Après plus de deux années de blocage institutionnel, le Parlement libanais se réunit pour tenter d’élire un nouveau président. Cette session pourrait marquer la fin d’une impasse politique qui paralyse le pays depuis la fin du mandat de Michel Aoun en octobre 2022.
Joseph Aoun, le candidat pressenti
Le général Joseph Aoun, chef de l’armée libanaise, émerge comme le favori de cette élection. Soutenu par des acteurs influents comme les États-Unis et l’Arabie saoudite, il bénéficie également de divers appuis internes. Ces derniers jours, plusieurs obstacles ont été levés, ouvrant la voie à une élection possible. Le quorum des 86 députés requis semble assuré, et une majorité simple de 65 voix pourrait suffire lors des tours de scrutin suivants.
Même s’il n’a pas déclaré officiellement sa candidature, Joseph Aoun recueille des soutiens de poids. Le retrait de Sleimane Frangié, un leader chrétien maronite soutenu par le Hezbollah, a considérablement modifié les équilibres politiques. Désormais, le Hezbollah et ses alliés ne sont plus liés par leurs engagements antérieurs. Par ailleurs, Joseph Aoun bénéficie de l’appui du leader druze Walid Joumblatt, des députés sunnites et d’une trentaine de parlementaires de l’opposition, dont le parti chrétien des Forces libanaises.
Un système confessionnel à bout de souffle
Le Liban fonctionne selon un système confessionnel qui répartit les principales fonctions de l’État entre les communautés religieuses. Le président doit être un chrétien maronite, le Premier ministre un musulman sunnite et le président du Parlement un musulman chiite. Cependant, ce modèle, conçu pour garantir une forme de coexistence, est devenu source de blocages récurrents.
Depuis deux ans, le Hezbollah et ses alliés ont usé de leur influence pour empêcher toute élection, boycottant les sessions parlementaires nécessaires pour atteindre le quorum. La tentative la plus récente, en juin 2023, avait échoué, laissant le pays dans une impasse politique aggravée par une crise économique sans précédent.

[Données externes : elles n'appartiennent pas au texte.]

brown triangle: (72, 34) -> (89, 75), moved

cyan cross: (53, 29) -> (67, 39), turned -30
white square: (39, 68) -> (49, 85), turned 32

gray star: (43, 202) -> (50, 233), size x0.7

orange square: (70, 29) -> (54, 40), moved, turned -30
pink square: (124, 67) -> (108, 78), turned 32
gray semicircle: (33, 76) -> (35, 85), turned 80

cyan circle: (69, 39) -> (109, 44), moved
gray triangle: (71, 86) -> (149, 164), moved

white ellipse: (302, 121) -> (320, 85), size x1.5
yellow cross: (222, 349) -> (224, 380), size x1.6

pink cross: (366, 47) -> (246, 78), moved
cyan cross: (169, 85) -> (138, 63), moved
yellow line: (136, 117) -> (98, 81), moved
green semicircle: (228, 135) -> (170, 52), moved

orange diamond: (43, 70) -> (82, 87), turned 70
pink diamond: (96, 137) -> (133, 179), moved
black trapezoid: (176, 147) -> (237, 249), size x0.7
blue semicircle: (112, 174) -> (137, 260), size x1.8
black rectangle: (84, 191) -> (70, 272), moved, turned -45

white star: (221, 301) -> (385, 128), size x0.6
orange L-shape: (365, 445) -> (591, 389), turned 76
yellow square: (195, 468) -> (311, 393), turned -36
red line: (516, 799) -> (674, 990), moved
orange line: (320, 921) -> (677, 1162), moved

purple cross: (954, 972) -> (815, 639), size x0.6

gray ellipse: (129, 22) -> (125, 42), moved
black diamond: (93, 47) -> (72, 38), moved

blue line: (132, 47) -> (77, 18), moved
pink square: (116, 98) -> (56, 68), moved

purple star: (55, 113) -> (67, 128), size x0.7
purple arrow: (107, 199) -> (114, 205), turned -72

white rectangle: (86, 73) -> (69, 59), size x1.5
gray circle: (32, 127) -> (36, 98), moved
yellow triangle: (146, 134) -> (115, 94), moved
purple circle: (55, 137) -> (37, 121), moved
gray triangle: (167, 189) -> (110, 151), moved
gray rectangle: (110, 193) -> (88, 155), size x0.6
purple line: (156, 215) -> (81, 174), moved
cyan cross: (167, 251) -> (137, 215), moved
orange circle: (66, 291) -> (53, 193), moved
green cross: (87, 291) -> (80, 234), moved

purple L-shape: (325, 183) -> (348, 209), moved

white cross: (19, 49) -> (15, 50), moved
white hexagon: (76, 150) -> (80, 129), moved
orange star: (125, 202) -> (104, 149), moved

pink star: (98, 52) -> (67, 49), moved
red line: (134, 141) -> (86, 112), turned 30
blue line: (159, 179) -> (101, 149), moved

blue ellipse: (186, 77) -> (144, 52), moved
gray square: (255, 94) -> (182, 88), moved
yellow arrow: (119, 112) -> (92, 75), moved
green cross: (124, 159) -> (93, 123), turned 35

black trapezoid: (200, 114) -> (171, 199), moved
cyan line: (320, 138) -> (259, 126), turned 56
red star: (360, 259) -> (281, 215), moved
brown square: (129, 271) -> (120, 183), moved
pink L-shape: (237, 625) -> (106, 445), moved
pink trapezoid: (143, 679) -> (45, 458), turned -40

Une lueur d’espoir fragile
L’affaiblissement régional et militaire du Hezbollah semble avoir redéfini les rapports de force. Cette élection, bien qu’incertaine, offre une chance rare de sortir le Liban de la vacance présidentielle. Pourtant, le chemin reste semé d’embûches. Si Joseph Aoun parvient à s’imposer, sa présidence devra faire face à des défis colossaux, allant de la réforme du système politique à la gestion d’une économie en pleine débâcle.
Le Parlement libanais a aujourd’hui une occasion cruciale de briser l’impasse. Mais l’histoire récente montre que les promesses de consensus au Liban se transforment souvent en nouvelles impasses. La séance de ce jeudi pourrait donc être un premier pas vers une solution… ou un prolongement de l’impasse actuelle.